Top of Material for the task

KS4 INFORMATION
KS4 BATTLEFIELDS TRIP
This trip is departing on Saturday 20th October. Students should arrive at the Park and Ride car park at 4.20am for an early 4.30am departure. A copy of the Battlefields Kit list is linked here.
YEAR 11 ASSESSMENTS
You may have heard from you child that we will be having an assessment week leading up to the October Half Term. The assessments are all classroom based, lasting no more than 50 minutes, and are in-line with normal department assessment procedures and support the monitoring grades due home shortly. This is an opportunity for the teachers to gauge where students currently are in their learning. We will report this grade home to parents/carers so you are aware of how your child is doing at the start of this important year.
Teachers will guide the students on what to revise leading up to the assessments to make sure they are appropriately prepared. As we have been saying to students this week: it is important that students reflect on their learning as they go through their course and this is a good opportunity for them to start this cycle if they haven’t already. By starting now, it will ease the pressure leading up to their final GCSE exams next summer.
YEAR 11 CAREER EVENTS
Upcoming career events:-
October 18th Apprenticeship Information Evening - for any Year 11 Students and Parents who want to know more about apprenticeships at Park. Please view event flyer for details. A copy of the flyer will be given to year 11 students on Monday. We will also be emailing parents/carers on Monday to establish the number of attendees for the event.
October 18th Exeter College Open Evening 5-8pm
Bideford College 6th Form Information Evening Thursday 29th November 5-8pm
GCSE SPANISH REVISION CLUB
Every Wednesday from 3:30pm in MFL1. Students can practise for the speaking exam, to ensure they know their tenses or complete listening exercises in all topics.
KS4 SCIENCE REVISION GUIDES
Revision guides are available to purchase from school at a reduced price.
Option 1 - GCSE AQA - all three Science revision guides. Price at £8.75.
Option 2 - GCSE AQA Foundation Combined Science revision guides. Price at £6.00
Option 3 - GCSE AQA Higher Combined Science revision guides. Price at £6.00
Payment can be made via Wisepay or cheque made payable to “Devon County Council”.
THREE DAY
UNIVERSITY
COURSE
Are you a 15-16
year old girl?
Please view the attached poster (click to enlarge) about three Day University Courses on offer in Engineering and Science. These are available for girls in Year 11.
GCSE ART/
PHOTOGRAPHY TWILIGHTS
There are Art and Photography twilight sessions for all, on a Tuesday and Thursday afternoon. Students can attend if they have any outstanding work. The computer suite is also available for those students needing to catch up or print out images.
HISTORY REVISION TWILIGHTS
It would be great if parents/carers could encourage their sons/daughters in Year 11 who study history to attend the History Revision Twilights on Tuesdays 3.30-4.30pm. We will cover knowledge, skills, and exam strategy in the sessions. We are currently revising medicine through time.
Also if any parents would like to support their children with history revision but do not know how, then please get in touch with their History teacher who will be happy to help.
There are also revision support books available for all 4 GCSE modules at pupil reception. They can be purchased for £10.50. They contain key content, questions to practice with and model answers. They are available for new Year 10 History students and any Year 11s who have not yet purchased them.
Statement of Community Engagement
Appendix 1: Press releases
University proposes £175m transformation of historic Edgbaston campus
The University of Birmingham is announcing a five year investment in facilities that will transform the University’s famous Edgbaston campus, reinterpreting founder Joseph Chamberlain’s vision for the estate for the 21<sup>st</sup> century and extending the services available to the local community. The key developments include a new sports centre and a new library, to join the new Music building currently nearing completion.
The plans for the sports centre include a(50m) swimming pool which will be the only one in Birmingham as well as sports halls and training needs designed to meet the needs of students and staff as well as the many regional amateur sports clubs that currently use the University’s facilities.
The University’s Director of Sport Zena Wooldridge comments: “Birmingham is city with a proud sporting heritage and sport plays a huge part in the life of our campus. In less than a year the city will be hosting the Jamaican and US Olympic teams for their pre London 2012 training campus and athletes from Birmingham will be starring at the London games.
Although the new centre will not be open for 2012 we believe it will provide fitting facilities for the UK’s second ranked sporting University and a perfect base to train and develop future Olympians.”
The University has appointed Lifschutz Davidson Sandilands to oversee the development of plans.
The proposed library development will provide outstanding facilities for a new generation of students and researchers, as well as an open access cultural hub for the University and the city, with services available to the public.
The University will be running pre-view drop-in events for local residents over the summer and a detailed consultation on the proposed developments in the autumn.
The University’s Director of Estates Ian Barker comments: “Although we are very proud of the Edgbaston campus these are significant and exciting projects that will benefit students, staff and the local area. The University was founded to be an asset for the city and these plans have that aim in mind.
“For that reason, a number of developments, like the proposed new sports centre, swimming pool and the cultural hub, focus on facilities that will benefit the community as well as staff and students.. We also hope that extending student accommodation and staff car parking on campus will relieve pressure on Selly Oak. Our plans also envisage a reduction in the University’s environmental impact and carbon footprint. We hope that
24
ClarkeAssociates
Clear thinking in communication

Bottom of Material for the task
Top of Material for the task

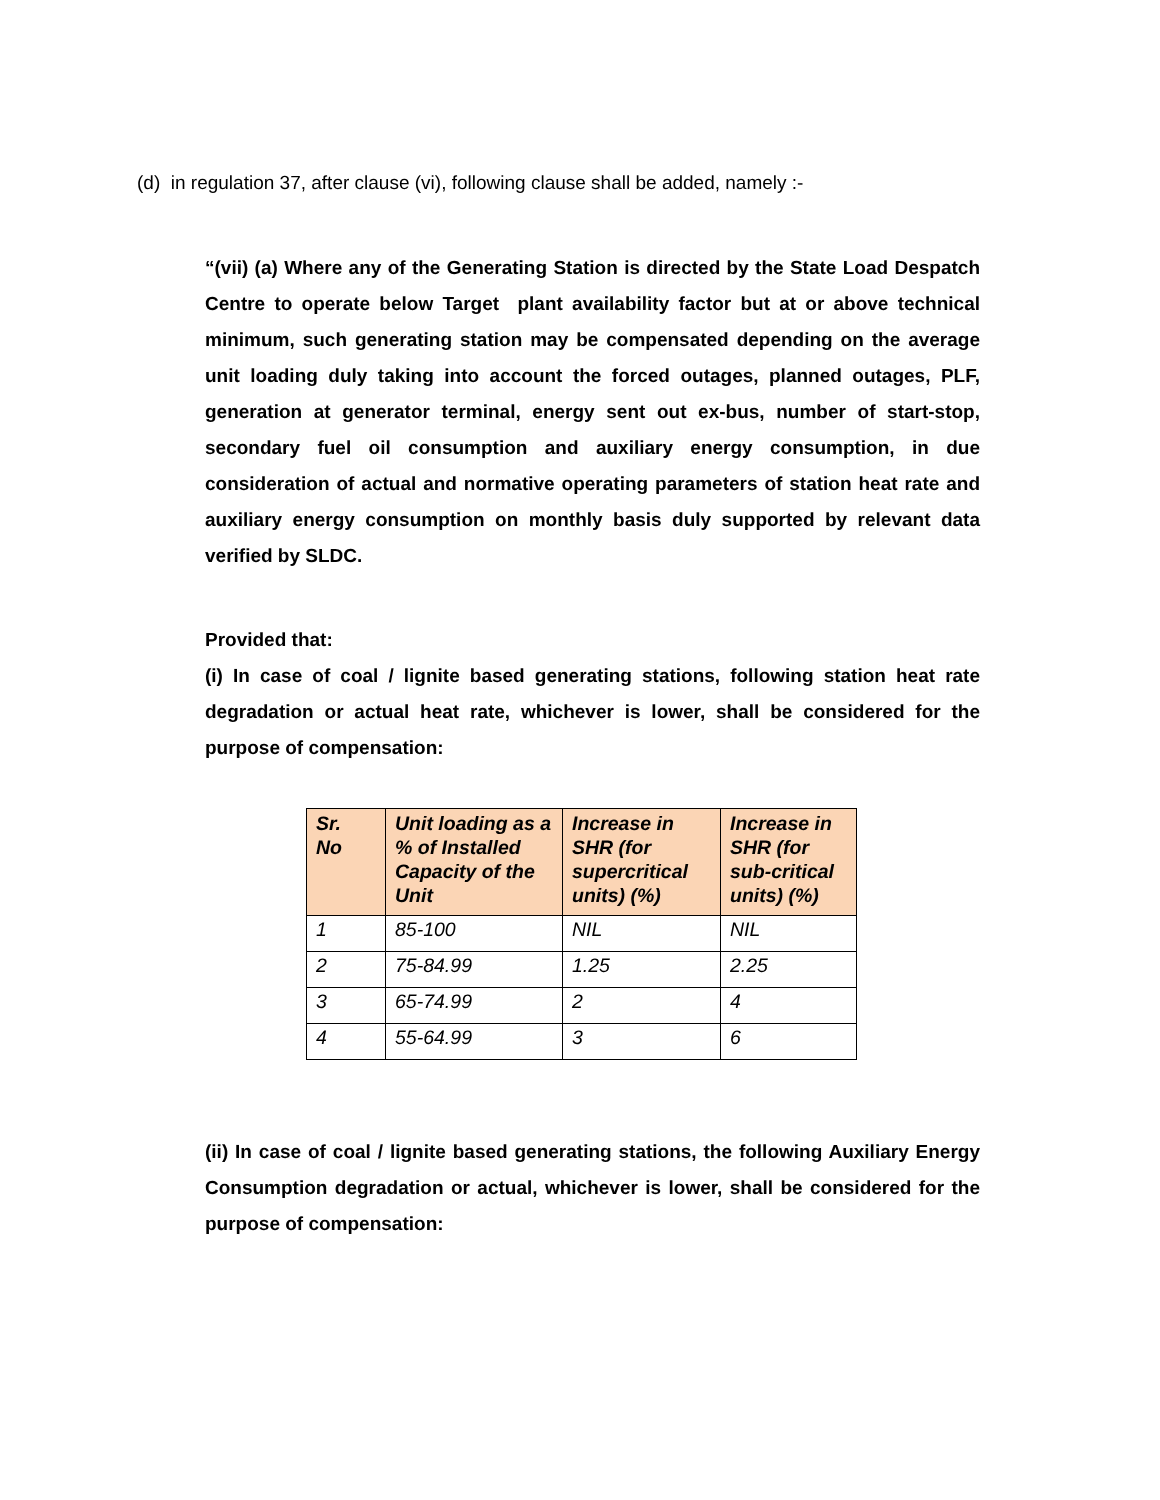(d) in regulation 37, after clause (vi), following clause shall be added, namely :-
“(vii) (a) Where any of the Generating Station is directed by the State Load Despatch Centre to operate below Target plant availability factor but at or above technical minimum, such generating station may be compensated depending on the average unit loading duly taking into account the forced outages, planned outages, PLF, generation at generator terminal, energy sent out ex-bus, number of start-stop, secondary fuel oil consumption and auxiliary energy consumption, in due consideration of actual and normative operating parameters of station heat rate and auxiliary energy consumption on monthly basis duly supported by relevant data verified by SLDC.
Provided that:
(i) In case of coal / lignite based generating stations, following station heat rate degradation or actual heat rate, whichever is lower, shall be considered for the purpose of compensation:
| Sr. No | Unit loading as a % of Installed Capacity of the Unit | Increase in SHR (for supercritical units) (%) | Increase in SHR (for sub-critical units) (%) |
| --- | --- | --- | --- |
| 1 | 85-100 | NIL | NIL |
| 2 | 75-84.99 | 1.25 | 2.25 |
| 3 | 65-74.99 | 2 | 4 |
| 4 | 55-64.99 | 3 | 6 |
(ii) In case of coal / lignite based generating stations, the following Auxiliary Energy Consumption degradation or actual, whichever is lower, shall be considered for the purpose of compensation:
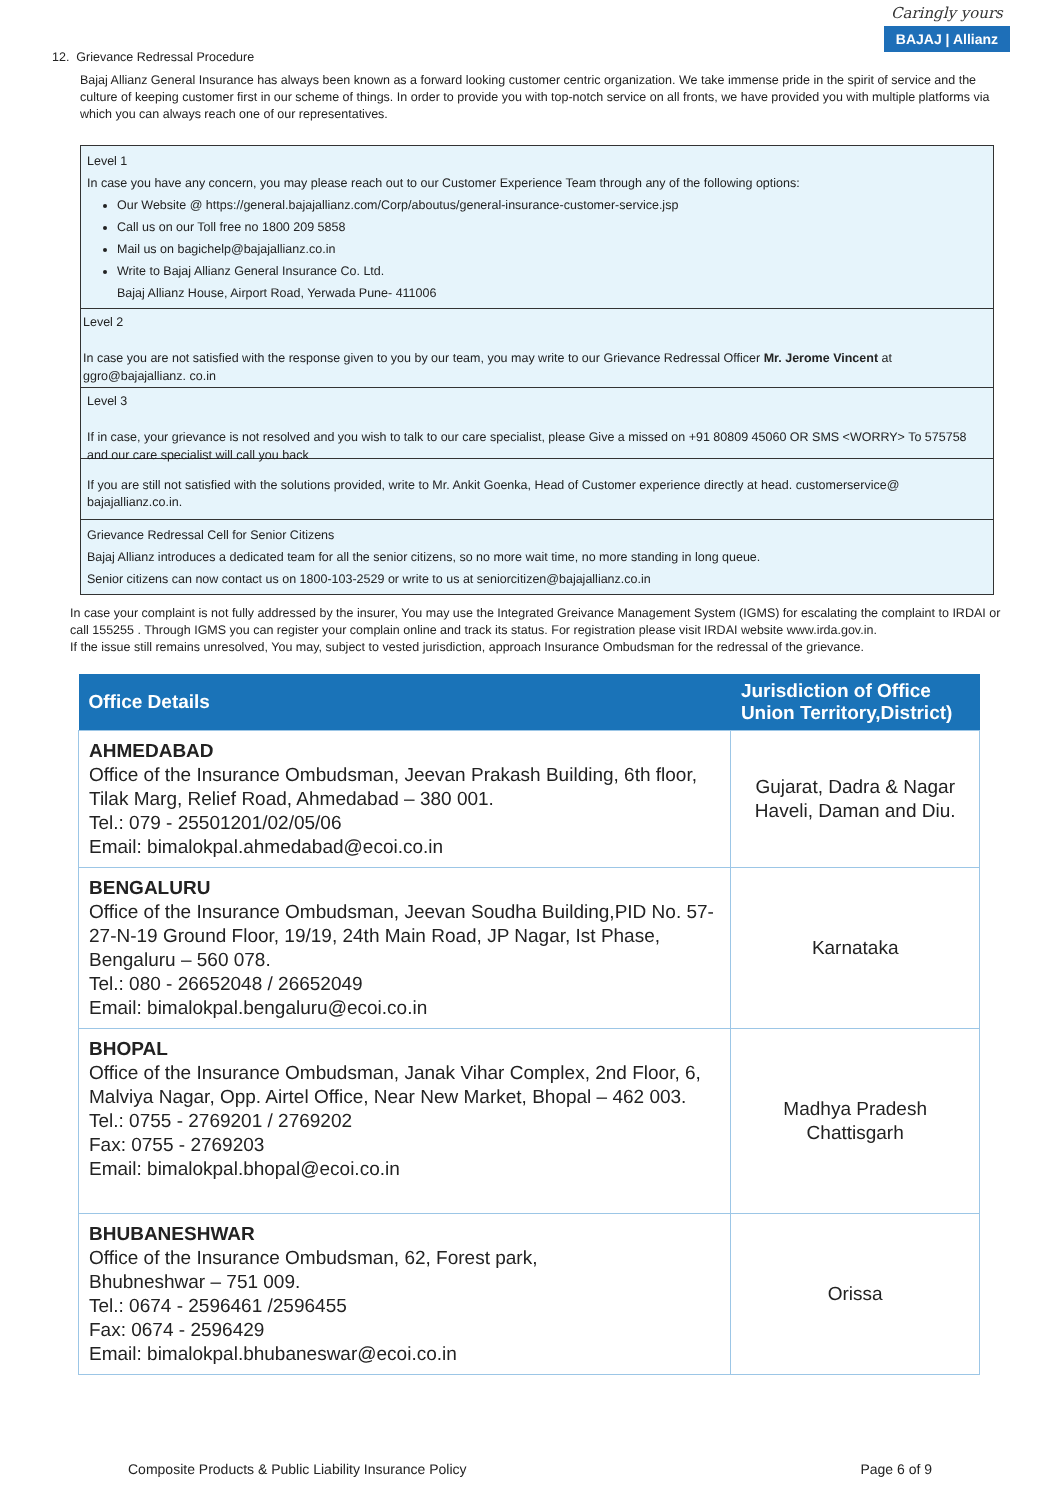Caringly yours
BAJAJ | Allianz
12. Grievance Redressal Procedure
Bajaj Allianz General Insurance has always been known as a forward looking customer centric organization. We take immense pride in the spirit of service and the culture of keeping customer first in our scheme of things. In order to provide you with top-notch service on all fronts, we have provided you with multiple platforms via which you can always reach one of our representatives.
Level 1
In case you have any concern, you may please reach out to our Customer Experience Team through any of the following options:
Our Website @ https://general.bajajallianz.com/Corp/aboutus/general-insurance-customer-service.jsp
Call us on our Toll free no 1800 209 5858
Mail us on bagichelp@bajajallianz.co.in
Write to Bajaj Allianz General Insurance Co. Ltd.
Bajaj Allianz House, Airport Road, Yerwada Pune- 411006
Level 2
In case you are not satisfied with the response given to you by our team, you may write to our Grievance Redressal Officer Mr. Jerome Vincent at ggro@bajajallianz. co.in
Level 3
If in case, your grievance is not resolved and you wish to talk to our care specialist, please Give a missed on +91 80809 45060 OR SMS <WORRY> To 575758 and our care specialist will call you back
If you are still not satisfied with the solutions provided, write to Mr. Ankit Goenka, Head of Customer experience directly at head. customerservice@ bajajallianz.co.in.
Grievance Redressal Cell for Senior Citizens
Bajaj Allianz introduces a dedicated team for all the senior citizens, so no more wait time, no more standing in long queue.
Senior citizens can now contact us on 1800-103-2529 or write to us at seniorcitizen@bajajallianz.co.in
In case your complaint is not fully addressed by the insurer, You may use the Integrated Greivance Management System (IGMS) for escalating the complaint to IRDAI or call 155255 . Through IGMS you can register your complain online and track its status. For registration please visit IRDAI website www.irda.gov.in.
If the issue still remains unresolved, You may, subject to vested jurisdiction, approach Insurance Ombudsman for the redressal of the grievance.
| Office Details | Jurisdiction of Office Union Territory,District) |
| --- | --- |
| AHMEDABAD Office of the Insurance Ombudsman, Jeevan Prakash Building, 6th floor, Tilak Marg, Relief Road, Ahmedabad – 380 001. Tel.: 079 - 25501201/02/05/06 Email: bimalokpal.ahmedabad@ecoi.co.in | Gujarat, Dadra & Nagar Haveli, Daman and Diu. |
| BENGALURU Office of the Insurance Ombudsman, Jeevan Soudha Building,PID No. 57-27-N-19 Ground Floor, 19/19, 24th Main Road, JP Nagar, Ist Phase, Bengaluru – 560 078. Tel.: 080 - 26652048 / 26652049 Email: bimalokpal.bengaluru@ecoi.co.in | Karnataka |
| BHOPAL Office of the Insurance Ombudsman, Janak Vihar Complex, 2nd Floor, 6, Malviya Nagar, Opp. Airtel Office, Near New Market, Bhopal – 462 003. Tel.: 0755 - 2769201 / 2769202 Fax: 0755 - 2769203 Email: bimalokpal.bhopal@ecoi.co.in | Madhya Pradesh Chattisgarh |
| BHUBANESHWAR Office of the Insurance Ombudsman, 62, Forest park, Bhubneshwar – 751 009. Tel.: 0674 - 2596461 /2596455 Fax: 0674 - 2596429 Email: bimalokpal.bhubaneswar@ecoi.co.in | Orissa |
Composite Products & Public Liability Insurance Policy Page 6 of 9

Bottom of Material for the task

▸ What the task requires
Please filter the entries for the word "would" and copy the lines that have it.

▸ Response
It would be great if parents/carers could encourage their sons/daughters in Year 11 who study history to attend the History Revision Twilights on Tuesdays 3.30-4.30pm. We will cover knowledge, skills, and exam strategy in the sessions. We are currently revising medicine through time.
Also if any parents would like to support their children with history revision but do not know how, then please get in touch with their History teacher who will be happy to help.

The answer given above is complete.